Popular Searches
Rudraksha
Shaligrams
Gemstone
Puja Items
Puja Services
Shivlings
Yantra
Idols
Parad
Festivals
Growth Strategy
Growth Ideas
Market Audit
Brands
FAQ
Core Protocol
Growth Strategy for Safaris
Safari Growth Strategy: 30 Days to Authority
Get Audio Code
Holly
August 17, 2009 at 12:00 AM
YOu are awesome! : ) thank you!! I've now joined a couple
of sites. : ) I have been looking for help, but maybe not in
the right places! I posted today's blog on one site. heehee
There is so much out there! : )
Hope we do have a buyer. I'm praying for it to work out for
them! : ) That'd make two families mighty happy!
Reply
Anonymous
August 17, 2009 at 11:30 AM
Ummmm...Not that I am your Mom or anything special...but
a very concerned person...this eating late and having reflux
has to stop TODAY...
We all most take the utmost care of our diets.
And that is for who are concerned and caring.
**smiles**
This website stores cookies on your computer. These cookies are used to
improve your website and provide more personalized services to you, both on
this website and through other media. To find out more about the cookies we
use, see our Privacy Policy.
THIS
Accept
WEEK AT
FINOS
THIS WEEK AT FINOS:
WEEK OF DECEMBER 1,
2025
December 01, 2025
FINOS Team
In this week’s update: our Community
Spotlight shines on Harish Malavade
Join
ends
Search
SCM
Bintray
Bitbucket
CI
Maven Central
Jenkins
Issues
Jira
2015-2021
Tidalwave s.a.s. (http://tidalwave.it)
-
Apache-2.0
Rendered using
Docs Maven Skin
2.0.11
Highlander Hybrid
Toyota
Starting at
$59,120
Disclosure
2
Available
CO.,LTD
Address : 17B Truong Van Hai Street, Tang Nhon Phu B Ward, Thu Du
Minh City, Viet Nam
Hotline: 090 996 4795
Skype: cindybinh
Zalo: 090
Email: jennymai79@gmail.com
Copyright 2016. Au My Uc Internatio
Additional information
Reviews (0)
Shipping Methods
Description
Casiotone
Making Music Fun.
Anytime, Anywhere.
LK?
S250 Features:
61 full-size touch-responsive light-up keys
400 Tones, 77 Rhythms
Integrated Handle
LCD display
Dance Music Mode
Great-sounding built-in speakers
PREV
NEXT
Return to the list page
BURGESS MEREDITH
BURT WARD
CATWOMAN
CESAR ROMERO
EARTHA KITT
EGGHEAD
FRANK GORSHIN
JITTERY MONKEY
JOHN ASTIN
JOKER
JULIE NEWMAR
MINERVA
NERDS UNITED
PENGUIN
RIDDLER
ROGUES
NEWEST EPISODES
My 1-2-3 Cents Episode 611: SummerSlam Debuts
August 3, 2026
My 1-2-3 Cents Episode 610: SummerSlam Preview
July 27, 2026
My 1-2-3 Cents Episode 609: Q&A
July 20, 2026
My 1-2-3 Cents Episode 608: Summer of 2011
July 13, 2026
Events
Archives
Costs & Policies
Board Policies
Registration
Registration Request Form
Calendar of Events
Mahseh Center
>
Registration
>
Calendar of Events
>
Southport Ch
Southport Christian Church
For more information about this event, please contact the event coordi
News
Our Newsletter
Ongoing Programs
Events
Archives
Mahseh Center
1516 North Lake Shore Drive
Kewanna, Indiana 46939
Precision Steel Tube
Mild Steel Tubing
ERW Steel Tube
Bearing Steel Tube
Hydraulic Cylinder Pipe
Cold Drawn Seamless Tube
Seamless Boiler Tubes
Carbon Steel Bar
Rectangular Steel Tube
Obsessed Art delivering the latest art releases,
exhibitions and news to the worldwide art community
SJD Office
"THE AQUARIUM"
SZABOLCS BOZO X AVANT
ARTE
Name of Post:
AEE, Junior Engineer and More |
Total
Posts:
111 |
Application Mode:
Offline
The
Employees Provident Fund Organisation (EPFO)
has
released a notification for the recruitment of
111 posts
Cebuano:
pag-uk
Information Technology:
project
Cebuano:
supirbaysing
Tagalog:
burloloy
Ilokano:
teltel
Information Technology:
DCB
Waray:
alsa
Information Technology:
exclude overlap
—————
[Exercise directions] Substitute "Gemstones" for "Gemstone" in the lines from the top through the one containing "August 17, 2009 at 11:30 AM", and reproduce only those lines with nothing else altered.

[Answer section]
Popular Searches
Rudraksha
Shaligrams
Gemstones
Puja Items
Puja Services
Shivlings
Yantra
Idols
Parad
Festivals
Growth Strategy
Growth Ideas
Market Audit
Brands
FAQ
Core Protocol
Growth Strategy for Safaris
Safari Growth Strategy: 30 Days to Authority
Get Audio Code
Holly
August 17, 2009 at 12:00 AM
YOu are awesome! : ) thank you!! I've now joined a couple
of sites. : ) I have been looking for help, but maybe not in
the right places! I posted today's blog on one site. heehee
There is so much out there! : )
Hope we do have a buyer. I'm praying for it to work out for
them! : ) That'd make two families mighty happy!
Reply
Anonymous
August 17, 2009 at 11:30 AM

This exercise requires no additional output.